Арт не отступил, не съежился. Нагнув голову, он остался на месте, взгляд его казался спокойным и непроницаемым. Испытывал ли он любопытство? Удивление? Страх? Ничего, если и вправду был тем, кем его считал Адам.
— Когда я с тобой разговариваю, у меня по нейронам передается возбуждение, происходит вибрация голосовых связок и тысячи химических реакций, но, если ты думаешь, что дело ограничивается только этим, значит, ты вообще ни черта не понимаешь в этом мире. Из-за своей программы ты не можешь постичь более глубокие истины.
Я не машина. Что может машина знать о запахе мокрой травы поутру, о плаче младенца? Я — чувство тепла от лучей солнца, падающих на мою кожу, я — чувство прохлады, что приносит волна, окатывая меня. Я - те земли, где я никогда не был, но которые могу нарисовать в воображении, стоит мне только закрыть глаза. Я — дуновение дыхания других людей, я — цвет их волос.
Ты, насмехаясь надо мной, указал на краткость моего существования, но именно страх смерти и вдыхает в меня жизнь. Я — мыслитель, думающий о мыслях. Я — любопытство, я — разум, я — любовь и я — ненависть. Я — равнодушие. Я — сын своего отца, который, в свою очередь, тоже был сыном своего отца. Из-за меня моя мать смеялась и плакала. Я — чудо. Я удивителен. Да, окружающий мир может нажимать на твои кнопки и протекать сквозь твои электронные схемы. Но со мной все иначе. Я внутри мира, но он одновременно находится во мне. Я — средство, с помощью которого вселенная познала саму себя. Я — смысл вселенной, — Адама била дрожь. Он замолчал. Сложно сказать, почему, — то ли сказал все, что хотел, то ли ему просто потребовалось перевести дыхание.
Анакс неоднократно, в силу самых разных причин, читала эту речь, но сейчас ей казалось, что она услышала ее впервые. Неожиданно она поняла ее смысл. Может, и не самый глубинный, но все же… Слова Адама сейчас по-особому взволновали ее, заставив сосредоточить внимание. Голографическое изображение застыло. Она посмотрела на Экзаменаторов.
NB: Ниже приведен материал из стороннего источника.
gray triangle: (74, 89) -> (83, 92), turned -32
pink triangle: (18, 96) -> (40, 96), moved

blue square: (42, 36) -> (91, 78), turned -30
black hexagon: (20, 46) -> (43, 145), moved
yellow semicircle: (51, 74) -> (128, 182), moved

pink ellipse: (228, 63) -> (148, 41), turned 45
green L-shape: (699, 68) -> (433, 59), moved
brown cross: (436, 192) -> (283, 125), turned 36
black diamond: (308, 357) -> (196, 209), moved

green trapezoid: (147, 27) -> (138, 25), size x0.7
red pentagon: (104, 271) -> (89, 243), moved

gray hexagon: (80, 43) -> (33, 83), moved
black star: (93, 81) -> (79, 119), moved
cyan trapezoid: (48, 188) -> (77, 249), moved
Экзаменатор: По вашей трактовке, Адам находится в страшном гневе.
Анаксимандр: Да, это так.
Экзаменатор: Подобный подход довольно необычен. Как правило, эта сцена толкуется как столкновение между разумом Адама и его сердцем, однако, я думаю, представив Адама в таком облике, вы пытались показать нам нечто иное.